Trump daha önce Netanyahu'nun işleri sonuçlandırmak için icraatta bulunması gerektiğini belirtmiş ancak kastettiğinin daha fazla güç kullanmak mı yoksa mevcut şekliyle askeri operasyonları durdurmak mı olduğuna açıklık getirmemişti. Netanyahu'ya Ocak 2025'te yeni görevine bu sıcak konularla başlamak istemediğini bildirdiğine dair haberler de yayınlandı. Lübnan'da ateşkesin sağlanması ve yerleşmesi konusunda anlaşmaya yaklaşıldığına dair sızıntılar da var. Ancak bunu Hizbullah'ı ve onun İran ile bağlantısını göz ardı ederek başarmak zor. Netanyahu, seçildikten sonra Trump ile birden fazla kez görüştüğünü ve pozisyonlarda tam bir uyumun bulunduğunu belirtti. Bu uyumun İran tehdidi ile bağlantılı olduğunu açıkladı.

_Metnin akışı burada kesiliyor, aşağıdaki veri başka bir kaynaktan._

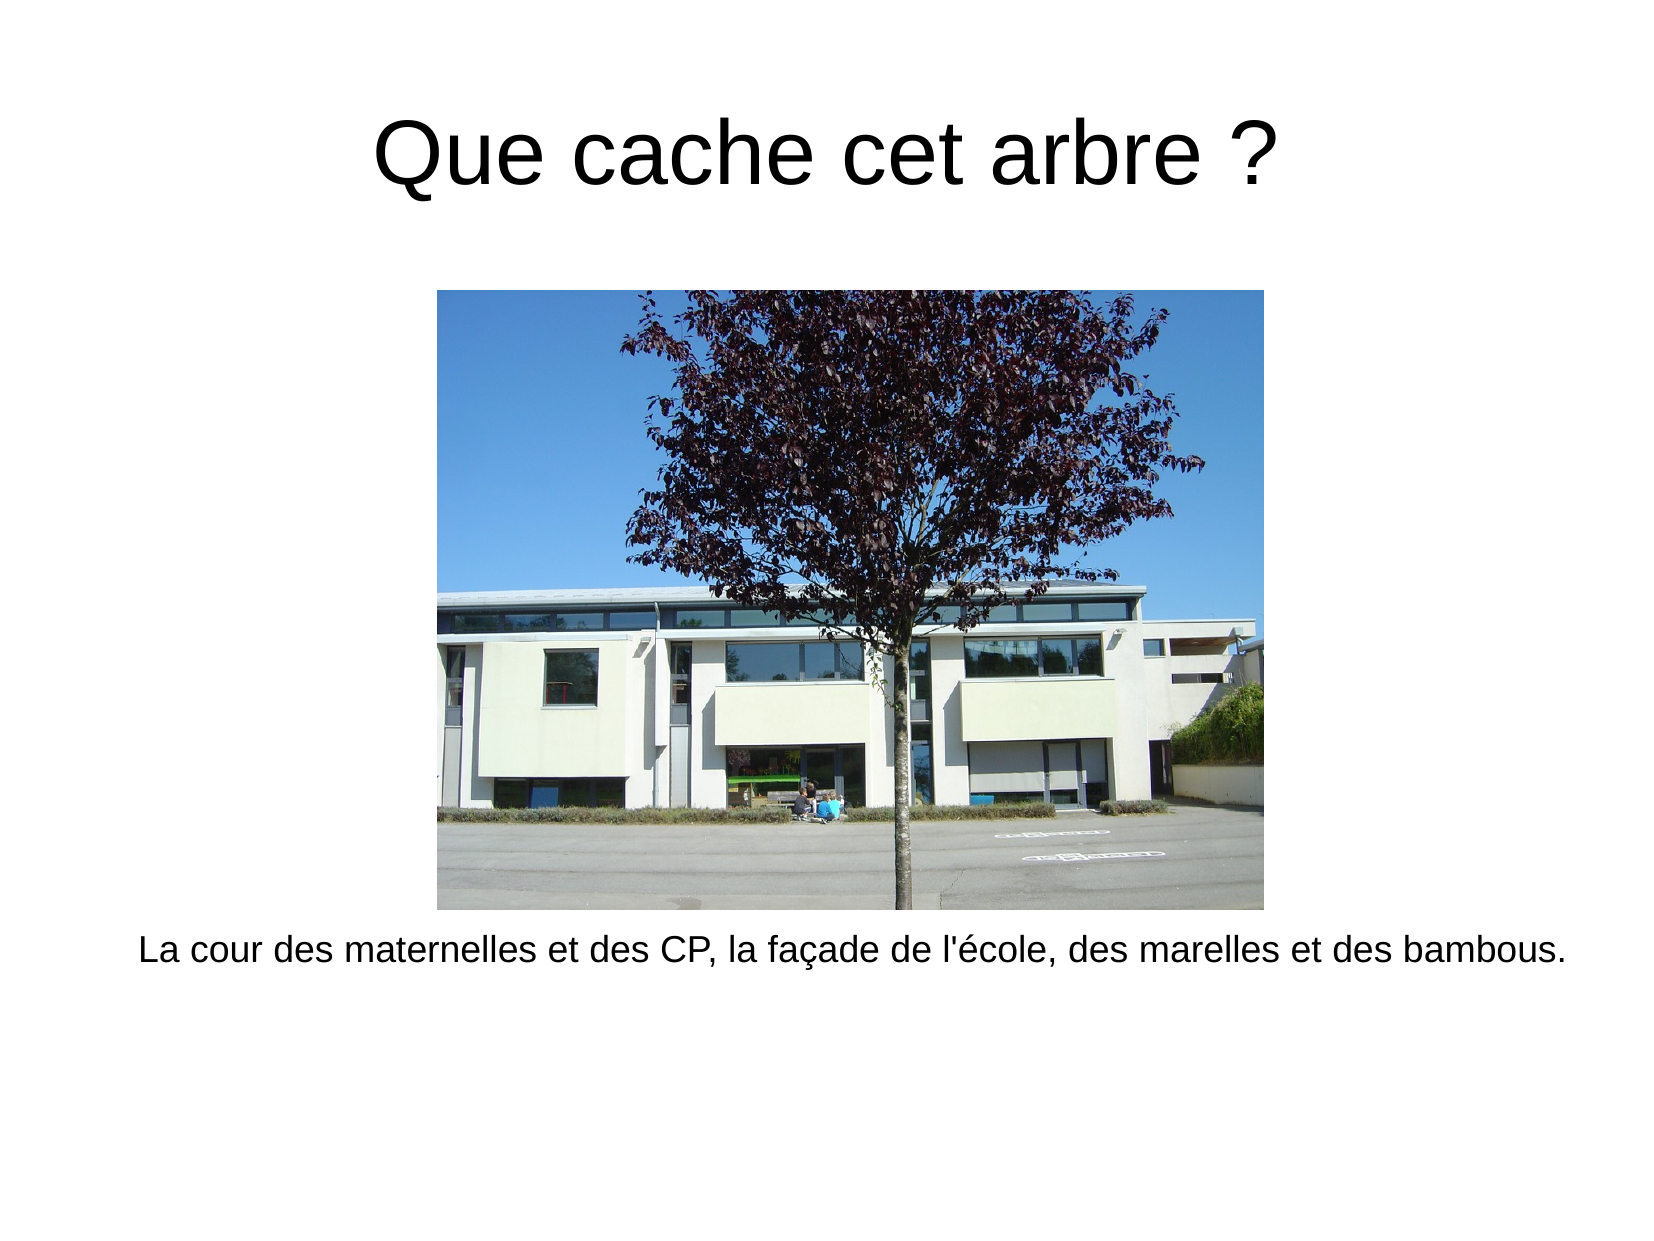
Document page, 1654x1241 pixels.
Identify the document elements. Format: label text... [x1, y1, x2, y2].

title Que cache cet arbre ? [82, 49, 1571, 257]
text_box La cour des maternelles et des CP, la façade de l'école, des marelles et des bambous. [123, 921, 1583, 979]
picture [437, 290, 1264, 910]
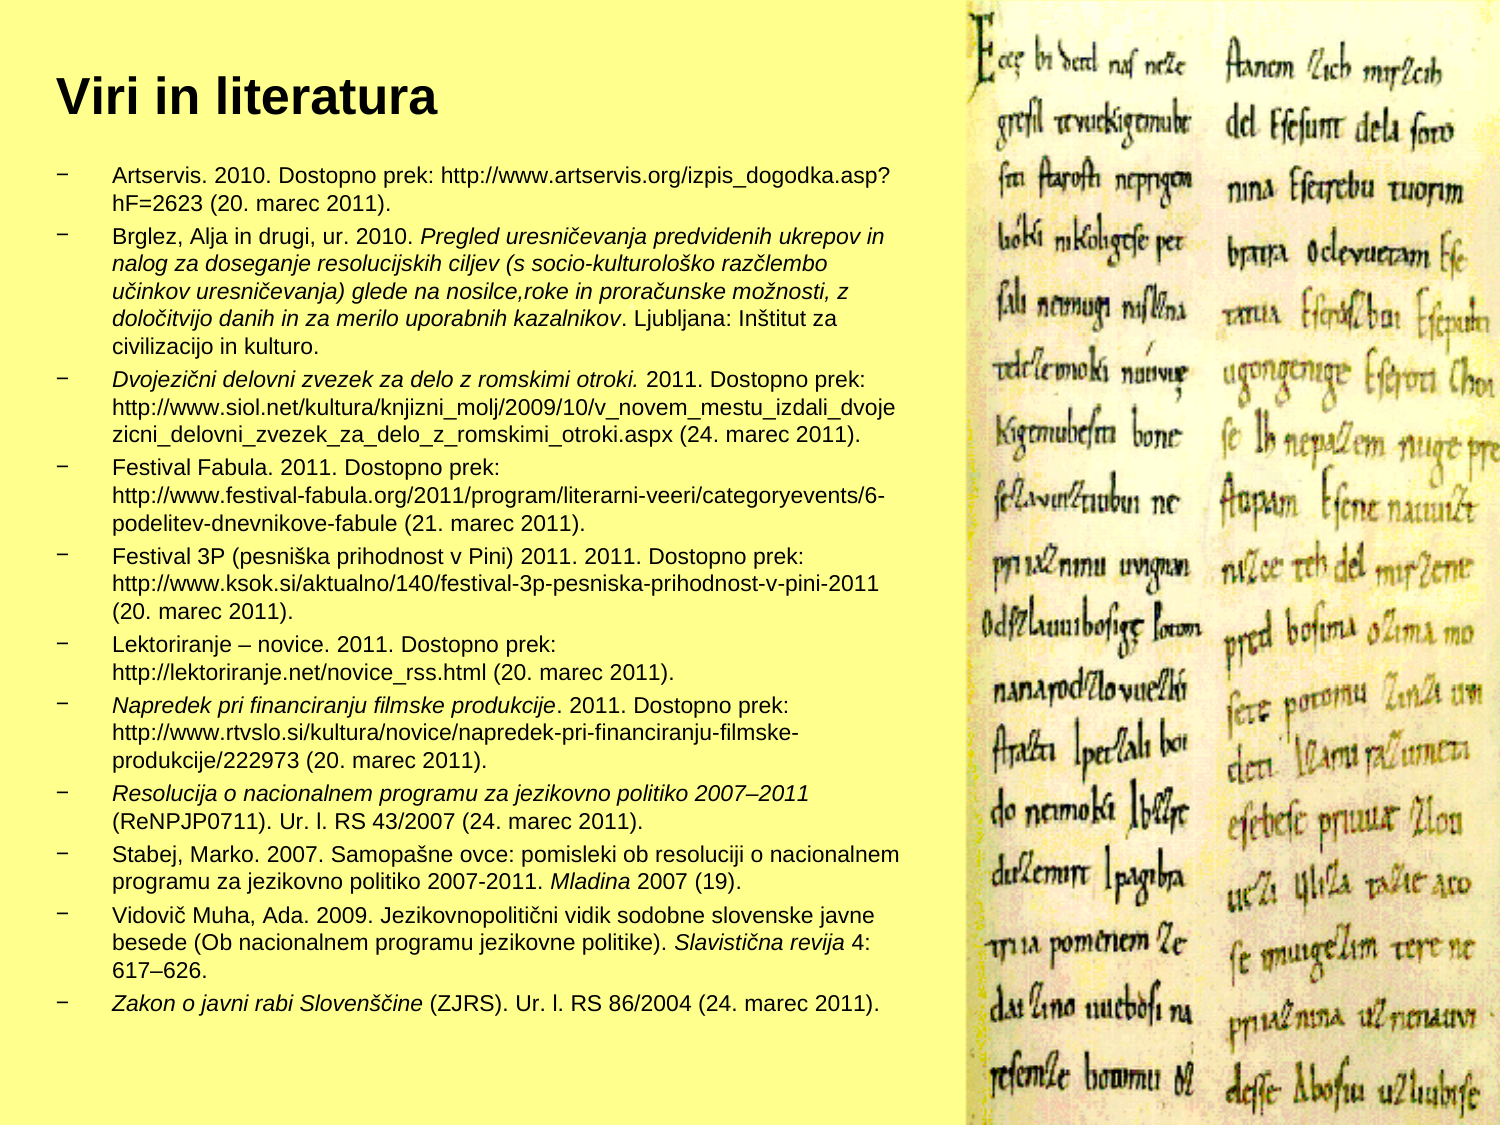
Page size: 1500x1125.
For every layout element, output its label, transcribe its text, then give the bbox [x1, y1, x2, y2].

picture [0, 0, 1500, 1125]
text_box Viri in literatura Artservis. 2010. Dostopno prek: http://www.artservis.org/izpis_dogodka.asp?hF=2623 (20. marec 2011). Brglez, Alja in drugi, ur. 2010. Pregled uresničevanja predvidenih ukrepov in nalog za doseganje resolucijskih ciljev (s socio-kulturološko razčlembo učinkov uresničevanja) glede na nosilce,roke in proračunske možnosti, z določitvijo danih in za merilo uporabnih kazalnikov. Ljubljana: Inštitut za civilizacijo in kulturo. Dvojezični delovni zvezek za delo z romskimi otroki. 2011. Dostopno prek: http://www.siol.net/kultura/knjizni_molj/2009/10/v_novem_mestu_izdali_dvojezicni_delovni_zvezek_za_delo_z_romskimi_otroki.aspx (24. marec 2011). Festival Fabula. 2011. Dostopno prek: http://www.festival-fabula.org/2011/program/literarni-veeri/categoryevents/6-podelitev-dnevnikove-fabule (21. marec 2011). Festival 3P (pesniška prihodnost v Pini) 2011. 2011. Dostopno prek: http://www.ksok.si/aktualno/140/festival-3p-pesniska-prihodnost-v-pini-2011 (20. marec 2011). Lektoriranje – novice. 2011. Dostopno prek: http://lektoriranje.net/novice_rss.html (20. marec 2011). Napredek pri financiranju filmske produkcije. 2011. Dostopno prek: http://www.rtvslo.si/kultura/novice/napredek-pri-financiranju-filmske-produkcije/222973 (20. marec 2011). Resolucija o nacionalnem programu za jezikovno politiko 2007–2011 (ReNPJP0711). Ur. l. RS 43/2007 (24. marec 2011). Stabej, Marko. 2007. Samopašne ovce: pomisleki ob resoluciji o nacionalnem programu za jezikovno politiko 2007-2011. Mladina 2007 (19). Vidovič Muha, Ada. 2009. Jezikovnopolitični vidik sodobne slovenske javne besede (Ob nacionalnem programu jezikovne politike). Slavistična revija 4: 617–626. Zakon o javni rabi Slovenščine (ZJRS). Ur. l. RS 86/2004 (24. marec 2011). [41, 54, 916, 1071]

2024 yılının son ayları Ortadoğu'nun güvenliğini, istikrarını ve geleceğini etkileyen, daha izolasyoncu ve içine kapanık Amerikan siyasi eğilimlerinin gölgesinde, önümüzdeki yılın ve gelişmelerinin gidişatını belirlemede belirleyici önemli hadiselerle dolu olacaktır.

*Bu makale Şarku’l Avsat tarafından Londra merkezli Al Majalla dergisinden çevrilmiştir.